The fossil fuel advocates simply want to kill renewables so their arguments are regarded as biased. There are others who advocate CO2 free alternatives like nuclear who don’t want to kill renewables but do want to point out their flaws. Stratosolar is in a similar position. Current renewables have serious flaws that only get exposed as renewables become a bigger percentage of generation. Advocates for renewables see these arguments as a continuation of partisan posturing and ignore them. However there are real problems but so far there are few markets where renewables have a sufficient market share to prove the case and the problems won't be accepted until the case is proven and the problems cannot be denied.
Much of the debate is theoretical and academic with lots of assumptions. California is the closest to demonstrating the real problems with real data. The two graphs shown in a previous post are California’s electricity generation from 2000 to 2017. California is a large market with significant renewable generation. Some simple observations can be made from these two charts. Yearly generation has remained nearly constant at around 200GWh. Capacity has increased from around 55GW to around 80GW as renewables were added. This little spreadsheet below shows how these numbers result in a capacity factor of 41% in 2000 reducing to 28% in 2017. This is the predicted consequence of renewables becoming a bigger percentage. Fossil fuel plants get used less as wind and solar are used more but the fossil fuel capacity has to remain to provide backup for when the wind does not blow and the sun does not shine. Capacity has capital costs that need to be repaid. Utilities have to raise prices to cover their costs, which is what has happened in California.
GW GWh GW GWh
gen capacity 55 482,130 80 701,280
gen 200,000 200,000
Capacity factor 41.48% 28.52%
Renewable energy can claim a low cost of generation but the system overall costs more as a result of renewable intermittency. This results in higher electricity costs. Some renewable advocates think the existing generation redundancy covers renewable intermittency but this is not the case. California’s system was balanced at 41% capacity factor in 2000. To stay at 41% they would have had to reduce fossil fuel generation as they added renewable generation. This reduced fossil fuel capacity would not have been able to supply sufficient electricity when solar and wind were not generating.

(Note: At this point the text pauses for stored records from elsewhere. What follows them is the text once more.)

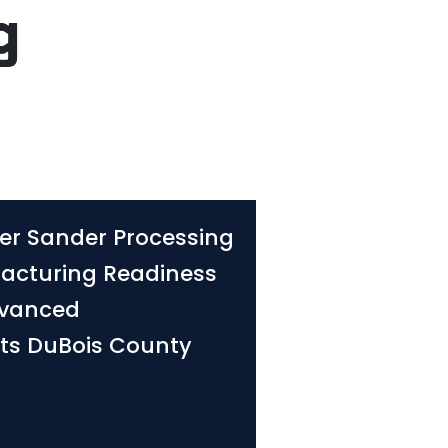
g
er Sander Processing
acturing Readiness
dvanced
its DuBois County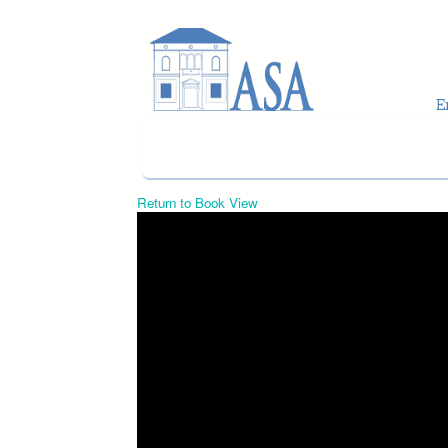
Skip to main content
Return to Book View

This focus on generation does not capture all the added costs as renewable penetration grows. At the relatively low penetration levels in California renewables sometimes produce too much electricity and generation has to be curtailed. This reduces renewable capacity factor and thus increases cost of generation. Also, additional transmission was added to the grid to connect wind and solar. This is a unique added expense as this transmission is only used for wind and solar. The reduced capacity factor and this added expense has significantly raised electricity prices in California.
California is at stage one of renewables penetration. As they continue to add capacity the capacity factor will reduce, producing rapidly rising electricity costs. Solar is about 18% penetration today. It will max out at about 25% when overall capacity factor might get to about 20%. So even at this low level while solar generation costs will continue to fall the falling capacity factor due to increased curtailment will offset this gain.The solution to enable continued expansion is storage. This is stage 2 of renewable expansion. So far there is little storage. There are two big issues. The first is simply getting storage that works, is low enough cost and can scale rapidly. The second is the added cost of electricity as storage additions are added in lockstep with generation additions. Even as generation costs continue to fall storage costs have to be added, keeping overall cost of electricity high. Storage is expensive and unlikely to cost reduce rapidly.
This brings us to stage three of renewables expansion. Costs remain high because even with storage, fossil fuel capacity still needs to be maintained to cover long duration intermittency which occurs about 20% of the time. Fossil fuel capacity cannot be removed until a long duration storage technology is viable. The most likely candidate is synthetic fuels. As well as just getting synthetic fuel plants developed, a big impediment is the cost of synthetic fuels will depend on the cost of electricity. If electricity costs remain high then synthetic fuels will be expensive which makes electricity from synthetic fuels even more expensive.
The current emphasis on 100% renewables is not based on a sober assessment of the technologies needed to achieve that goal. It is an aspirational goal presented as something that is already feasible. The status quo is fine for the incumbent renewables but is not reducing CO2 emissions and at current rates of penetration will not reduce CO2 emissions until long past the 2050 deadline. As with many subsidized industries the industry becomes dependant and has little incentive to change. New approaches that challenge the failing status quo are needed. Stratosolar is one such approach.